113 min | R | January 24, 2020 | STX Films

A British weed kingpin wants out of the business and into retirement. Every gangster, journalist, and aristocrat in London smells the opening and moves in. Guy Ritchie comes home to the geezers, but home looks smaller than he remembers.

Michael Pearson runs the largest marijuana empire in Britain from underneath the estates of broke aristocrats. He wants to sell the operation and walk away clean. The buyers, the rivals, and the parasites all circle the deal at once. Guy Ritchie frames the whole thing as a story told by a sleazy private investigator pitching it as a screenplay. The film is less about the drug trade than about its own cleverness, and it never stops admiring the trick.

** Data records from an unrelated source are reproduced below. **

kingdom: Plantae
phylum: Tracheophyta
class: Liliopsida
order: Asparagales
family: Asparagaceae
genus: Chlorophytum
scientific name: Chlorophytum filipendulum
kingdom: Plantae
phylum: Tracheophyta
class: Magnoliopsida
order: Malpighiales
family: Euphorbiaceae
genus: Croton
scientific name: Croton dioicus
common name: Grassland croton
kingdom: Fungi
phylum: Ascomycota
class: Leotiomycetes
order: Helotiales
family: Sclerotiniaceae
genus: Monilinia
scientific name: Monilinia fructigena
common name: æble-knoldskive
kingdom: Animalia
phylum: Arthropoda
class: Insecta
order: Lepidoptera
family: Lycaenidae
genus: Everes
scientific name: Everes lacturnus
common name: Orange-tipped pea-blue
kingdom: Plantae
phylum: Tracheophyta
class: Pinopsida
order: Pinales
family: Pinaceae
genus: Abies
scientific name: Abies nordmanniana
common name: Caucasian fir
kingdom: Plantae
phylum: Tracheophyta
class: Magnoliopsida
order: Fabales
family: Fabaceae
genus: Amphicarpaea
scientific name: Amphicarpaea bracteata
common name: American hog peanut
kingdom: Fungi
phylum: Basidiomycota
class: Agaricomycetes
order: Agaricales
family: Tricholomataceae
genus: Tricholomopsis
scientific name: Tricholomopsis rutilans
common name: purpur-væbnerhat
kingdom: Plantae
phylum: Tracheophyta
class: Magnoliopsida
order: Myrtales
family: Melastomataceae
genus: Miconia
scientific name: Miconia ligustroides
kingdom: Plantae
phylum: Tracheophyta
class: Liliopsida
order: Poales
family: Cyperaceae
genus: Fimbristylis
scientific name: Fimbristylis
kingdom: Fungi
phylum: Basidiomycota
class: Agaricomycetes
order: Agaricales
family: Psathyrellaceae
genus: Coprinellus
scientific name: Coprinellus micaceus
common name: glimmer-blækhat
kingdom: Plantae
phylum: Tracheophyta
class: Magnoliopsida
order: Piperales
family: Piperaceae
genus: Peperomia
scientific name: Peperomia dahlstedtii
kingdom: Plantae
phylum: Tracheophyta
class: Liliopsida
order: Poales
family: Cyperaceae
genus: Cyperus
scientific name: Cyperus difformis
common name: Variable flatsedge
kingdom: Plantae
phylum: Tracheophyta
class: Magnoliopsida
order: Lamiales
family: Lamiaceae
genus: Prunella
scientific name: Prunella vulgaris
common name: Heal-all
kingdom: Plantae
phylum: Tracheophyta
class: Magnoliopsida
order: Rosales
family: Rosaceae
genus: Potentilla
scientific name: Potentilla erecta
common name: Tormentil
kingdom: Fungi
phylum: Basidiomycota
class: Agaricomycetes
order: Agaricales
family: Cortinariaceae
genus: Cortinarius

Matthew McConaughey plays Pearson as a man who has bought the manners of the gentry without losing the menace underneath. He underplays the violence and lets the suits do the talking. Hugh Grant steals the film as Fletcher, a tabloid fixer narrating events with oily relish and a working-class accent he clearly enjoys. Colin Farrell turns Coach into the only character with a moral center, a boxing trainer who keeps cleaning up other people’s messes. Charlie Hunnam plays Ray as Pearson’s unflappable lieutenant, and Henry Golding plays Dry Eye with a smirk that the script mistakes for menace.

Ritchie wrote the film with Ivan Atkinson and Marn Davies, and the framing device lets them stack flashbacks inside flashbacks until the chronology becomes the point. Cinematographer Alan Stewart shoots the country estates in warm gold and the criminal underworld in cold blue, a tidy visual shorthand for the two worlds Pearson straddles. The editing cuts between Fletcher’s pitch and the events he describes, freezing frames and rewinding scenes to flatter the storyteller. The banter lands often enough, but the camera keeps congratulating itself for the staging. The casual cruelty of the humor curdles as the film leans on slurs for shock that it reads as charm.

This is Ritchie returning to the gangster register that made his name, and the return exposes how little the formula has grown. The plot folds back on itself so many times that the stakes evaporate. McConaughey and Grant keep the surface entertaining, but the film mistakes complication for depth and smugness for wit. The gentlemen of the title are thugs in good tailoring, and the movie wants you to find that funnier than it is.